NIERENSTEIN-OP ERFORDERLICH

Anfang Dezember 2013 erfuhren wir von unserem Projektmanager Dikendra Dhakal, dass eines der von uns betreuten Schulmädchen in Chtiwan – die damals zehnjährige Aster Chepang - unter sehr starken Schmerzen im Bauchbereich leide, woraufhin wir Aster direkt im nächstgelegenen Krankenhaus in Bharatpur (ca. 40 Km von ihrem Heimatdorf entfernt) untersuchen ließen. Die Ärzte entdeckten mehrere, teils große Nierensteine, sahen sich aber außerstande die dringend notwendige Operation in Bharatpur durchführen zu können und verwiesen uns an eine Klinik in Kathmandu, die besser ausgestattet sei. Da sich die arme Familie weder den Transport noch die Behandlung jemals hätte leisten können, entschieden wir uns diese Kosten zunächst zu übernehmen und brachten das Mädchen und ihren Vater umgehend nach Kathmandu. Dort nahm sie unser Mitarbeiter Dharma in Empfang und kümmerte sich fortan um die Organisation der Behandlung sowie die Versorgung des Mädchens und ihres Vaters. Zunächst ließen wir Aster erneut in einem staatlichen Krankenhaus untersuchen. Die Ärzte bestätigten die Diagnose und die Dringlichkeit einer Operation, konnten uns aber in keinem der staatlichen Krankenhäuser Kathmandus war in den nächsten zwei Monaten ein Operationstermin anbieten, so dass wir uns an eine Privatklinik wandten. Im Himal Hospital übernahm Dr. Ashok Rana die Behandlung und bestätigte zunächst die bisherige Diagnose. Als Ursache für die Nierensteine stellte er außerdem eine Verengung des Harnweges zwischen der linken Niere und der Blase fest. Nachdem er sich mittels Blutuntersuchung und Röntgenaufnahmen ein umfassendes Bild verschafft hatte, riet uns Dr. Rana zu einer schnellen Operation. Andernfalls würden die Nierensteine zu einem Versagen der linken Nieren führen sowie zu einer Infektion der noch gesunden rechten Niere und damit im schlimmsten Fall zum Tode des Kindes. Daher wurde Aster bereits am darauf folgenden Tag operiert.

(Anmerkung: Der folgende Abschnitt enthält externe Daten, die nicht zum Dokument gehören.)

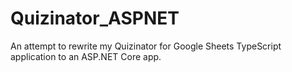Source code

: # Quizinator_ASPNET

An attempt to rewrite my Quizinator for Google Sheets TypeScript application to an ASP.NET Core app.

Aufgrund der hohen Anzahl von insgesamt sieben Nierensteinen und deren Größe (darunter einer von 2x2cm!) musste die Niere während der Operation geöffnet werden, um die Steine zu entfernen. Außerdem wurde auch der verengte Harnweg durch eine eingesetzte Gefäßstütze (engl. „stent“) geweitet, um weiteren Nierensteinen in der Zukunft vorzubeugen. Obwohl die Operation sehr erfolgreich verlief, war die Niere naturgemäß noch angegriffen, weshalb Dr. Rana entschied, das Mädchen solle noch einige Zeit zur Beobachtung der Nierenfunktion und zur Erholung von der Operation im Krankenhaus verbleiben. Am 11. Januar 2014 konnte Aster vollkommen gesund entlassen werden. Ihre Niere weist keinerlei Schädigung auf und sie hat weder Schmerzen noch sonstige Einschränkungen zu beklagen. Mittlerweile ist Aster mit ihrem Vater in ihr Heimatdorf in Chitwan zurückgekehrt und wird regelmäßig von unserem Team vor Ort besucht. In etwa drei Monaten muss sie zu einer weiteren Nachuntersuchung nach Kathmandu, bei der die Funktion der Nieren sowie die Verbesserung durch die eingesetzte Gefäßstütze kontrolliert werden sollen. Aster und ihre Familie sind unendlich dankbar, dass ihr durch regelmäßige Unterstützung ihres Paten sowie durch den Stiftungsfonds Behandlungskostenhilfe (www.behandlungskostenhilfe.de), der sich schnell und unbürokratisch bereit erklärte die Kosten der Behandlung zu übernehmen, „ein neues Leben“ geschenkt werden konnte. Der Stiftungsfonds Behandlungskostenhilfe ist in die Merck Finck Stiftung (http://merckfinck.de/ueberuns/MF-Stiftung.html) eingebettet und hat sich zur Aufgabe gemacht kranken Kindern eine Behandlung zu ermöglichen, deren Familien sich eine solche selbst nicht leisten können. Wir arbeiteten in diesem Fall erstmalig mit dem Stiftungsfonds zusammen und hoffen diese Kooperation in der Zukunft ausbauen und in ähnlichen Fällen wiederholen zu können. Auch wir möchten uns herzlich für diese Unterstützung bedanken!